As equipes que operam agentes são aconselhadas a adotar as seguintes medidas:
- Quarentenar conteúdo não confiável em um contexto sem ferramentas e sem credenciais, retornando ao contexto privilegiado apenas dados estruturados.
- Controlar ações irreversíveis e de saída, confirmando novos destinos de rede, envios, merges, publicações e gravações fora do espaço de trabalho com argumentos totalmente resolvidos, e aplicar bloqueio rígido quando não houver presença humana.
- Capturar trilhas de uso de ferramentas por sessão com argumentos resolvidos, sem as quais não há detecção nem perícia forense.
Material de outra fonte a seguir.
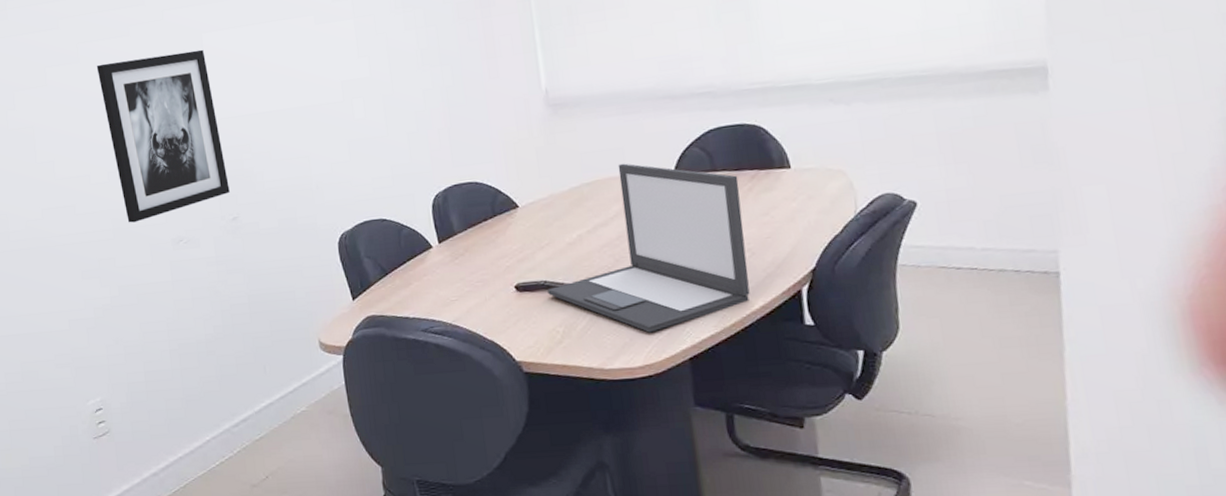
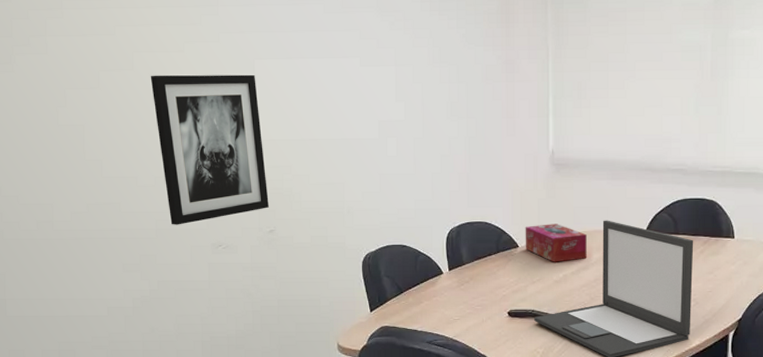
tissue box: none [523,174,604,221] -> present [525,224,587,262]

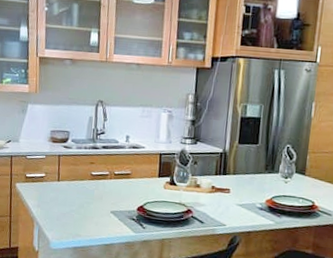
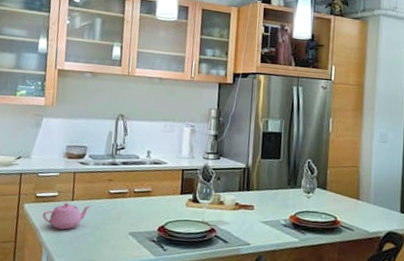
teapot: none [32,182,75,207] -> present [42,202,91,230]

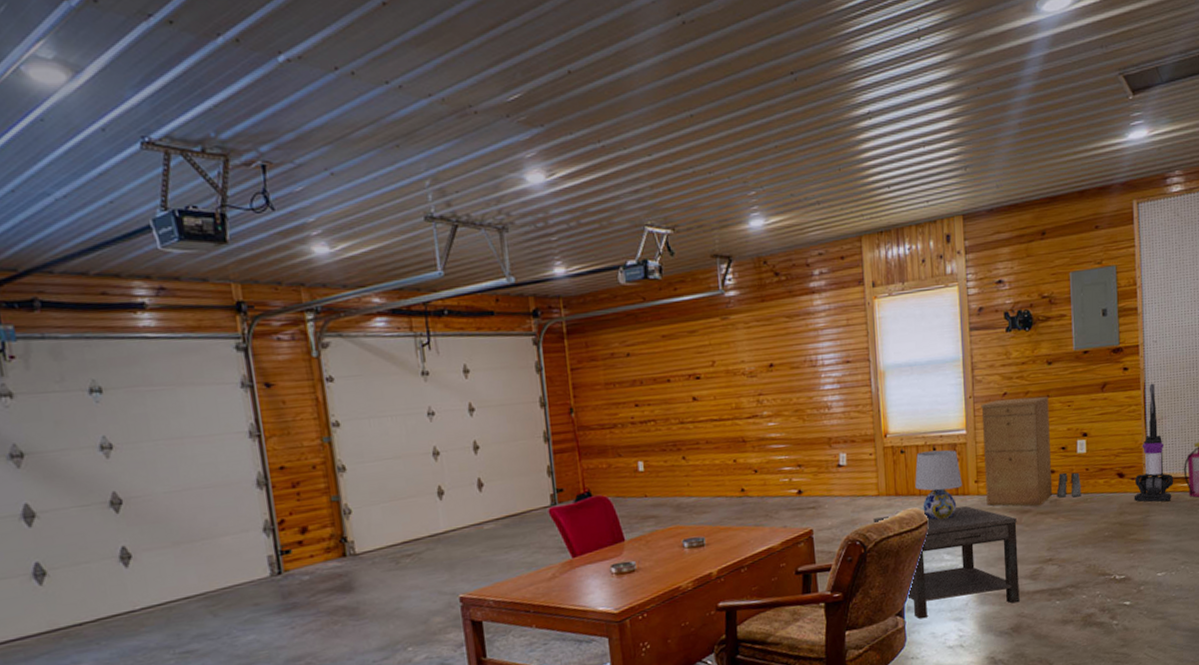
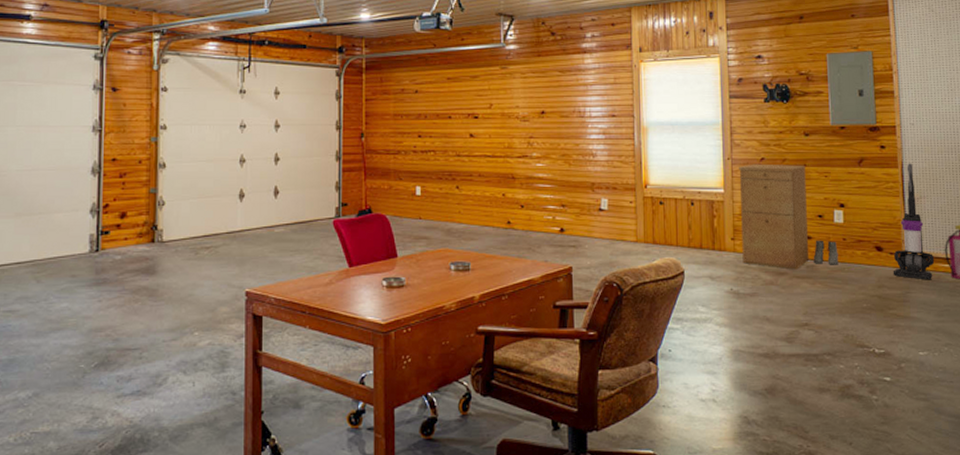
side table: present [873,506,1020,619] -> none [631,262,775,368]
table lamp: present [915,450,962,520] -> none [672,205,719,271]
- Emitir alertas com base na sequência, e não em um único payload, tratando um bloco opaco acompanhado de instruções para descriptografá-lo como sinal de revisão, nunca como filtro de bloqueio.
- Tornar a procedência do contexto um requisito de aquisição e perguntar aos fornecedores se a saída das ferramentas é separada do canal de instrução.
O desenvolvimento ocorre enquanto Alexander Panfilov e sete coautores relataram, em um preprint publicado em 10 de agosto de 2026, que os blocos de raciocínio criptografados que Anthropic, OpenAI e Google retornam a clientes de API são intercambiáveis entre sessões, usuários e modelos dentro do ecossistema de um fornecedor, e que atacantes podem usar a falha para “executar prompt injections invisíveis, incorporando payloads maliciosos inteiramente dentro de blocos criptografados para envenenar implantações públicas de agentes”.
Separadamente, pesquisadores da UC Berkeley, da Ethereum Foundation e da NYU Shanghai concluíram, em trabalho apresentado no USENIX Security 2026, que um ataque em duas etapas em que o modelo decodifica uma cifra de substituição e depois é solicitado a agir sobre o texto decodificado teve sucesso contra o Grok 3 em todos os 12 intentos maliciosos testados, enquanto a mesma cifra, usada sem essa segunda etapa de ativação, falhou em todos os 12 casos.
O tratamento da xAI às denúncias de prompt injection contra o Grok já havia sido criticado antes. Em dezembro de 2024, Johann Rehberger demonstrou uma cadeia completa de exfiltração de dados contra o Grok no app iOS do X, na qual uma prompt injection indireta fez o assistente enviar informações de chats anteriores para um servidor de terceiros, e disse que todos os problemas que reportou foram encerrados como “Informational”.
“A xAI afirma que não há impacto prático com a vulnerabilidade relatada. Não tenho certeza de como vazar mensagens de chat e endereço IP do usuário não é uma vulnerabilidade; a questão é mais sobre gravidade”, disse Rehberger.
Atualizado em 20 de agosto de 2026 com respostas da Adversa AI sobre a build testada, a taxa de sucesso e o escopo dos dados extraídos.